Mükemmeliyetçilik…
İlk bakışta güzel bir özellik gibi gelir. “Ben mükemmeliyetçiyim.” diyen birini duyduğumuzda çalışkan, titiz, detaycı olduğunu düşünürüz.
Oysa bu özellik, insanı en çok yoran, en çok tüketen tuzaktır.
Danışanlarımda sık görüyorum. Kendini sürekli eleştiren, yaptığı hiçbir şeyi beğenmeyen insanlar…
Yemek yapsa eksik bulur, ödev yapsa yetersiz bulur, çocuk yetiştirir, anne olduğunu bile beğenmez.
Çünkü içindeki o ses hiç susmaz: “Daha iyi olabilirdin.”
Mükemmeliyetçilik, başarı değil; kaygı doğurur.
Çünkü insan kusursuz olmadığını bilir. Ne kadar uğraşırsa uğraşsın, eksik kalan bir şey hep olacaktır.
Ve bu duyguyla yaşayan insan, en sonunda yorgun düşer, hayattan keyif alamaz hale gelir.

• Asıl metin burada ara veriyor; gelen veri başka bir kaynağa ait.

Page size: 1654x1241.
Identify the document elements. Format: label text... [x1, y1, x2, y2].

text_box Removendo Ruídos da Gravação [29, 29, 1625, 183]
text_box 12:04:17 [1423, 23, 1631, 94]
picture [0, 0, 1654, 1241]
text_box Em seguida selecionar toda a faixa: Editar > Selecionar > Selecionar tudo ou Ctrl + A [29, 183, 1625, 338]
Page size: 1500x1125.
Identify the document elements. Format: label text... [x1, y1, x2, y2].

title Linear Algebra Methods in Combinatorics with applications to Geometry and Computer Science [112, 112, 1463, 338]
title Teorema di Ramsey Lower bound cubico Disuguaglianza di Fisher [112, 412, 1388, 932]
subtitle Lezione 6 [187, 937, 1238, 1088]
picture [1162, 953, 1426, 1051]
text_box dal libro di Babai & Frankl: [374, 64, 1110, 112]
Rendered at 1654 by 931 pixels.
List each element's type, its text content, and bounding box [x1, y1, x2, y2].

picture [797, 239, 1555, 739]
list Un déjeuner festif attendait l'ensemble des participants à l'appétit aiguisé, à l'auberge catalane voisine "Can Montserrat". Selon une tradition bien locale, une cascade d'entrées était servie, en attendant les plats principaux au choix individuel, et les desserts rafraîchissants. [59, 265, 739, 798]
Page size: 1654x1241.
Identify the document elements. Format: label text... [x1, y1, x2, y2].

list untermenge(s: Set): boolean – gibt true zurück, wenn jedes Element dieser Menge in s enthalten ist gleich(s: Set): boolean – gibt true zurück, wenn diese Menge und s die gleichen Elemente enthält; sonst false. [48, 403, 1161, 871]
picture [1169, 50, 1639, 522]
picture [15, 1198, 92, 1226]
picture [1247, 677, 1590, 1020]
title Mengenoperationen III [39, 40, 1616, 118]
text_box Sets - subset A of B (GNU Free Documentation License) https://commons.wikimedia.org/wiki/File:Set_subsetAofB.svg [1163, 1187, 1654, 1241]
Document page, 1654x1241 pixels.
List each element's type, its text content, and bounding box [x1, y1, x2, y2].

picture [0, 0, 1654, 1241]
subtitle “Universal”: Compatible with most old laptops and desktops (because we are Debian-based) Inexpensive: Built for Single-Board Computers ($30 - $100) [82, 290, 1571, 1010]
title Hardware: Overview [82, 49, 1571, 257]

Unutma, kusursuzluk Allah’a mahsustur.
Senin görevin, elinden gelenin en iyisini yapmak; gerisini kabullenmektir.
Hataların, eksiklerin, seni insan yapar.
Mükemmel olmaya çalışmak yerine, gerçek olmaya çalış.
Gerçek insan, kusurlarını kabul eden insandır.
“Mükemmel olmaya çalışırken, güzel olanı kaçırma.”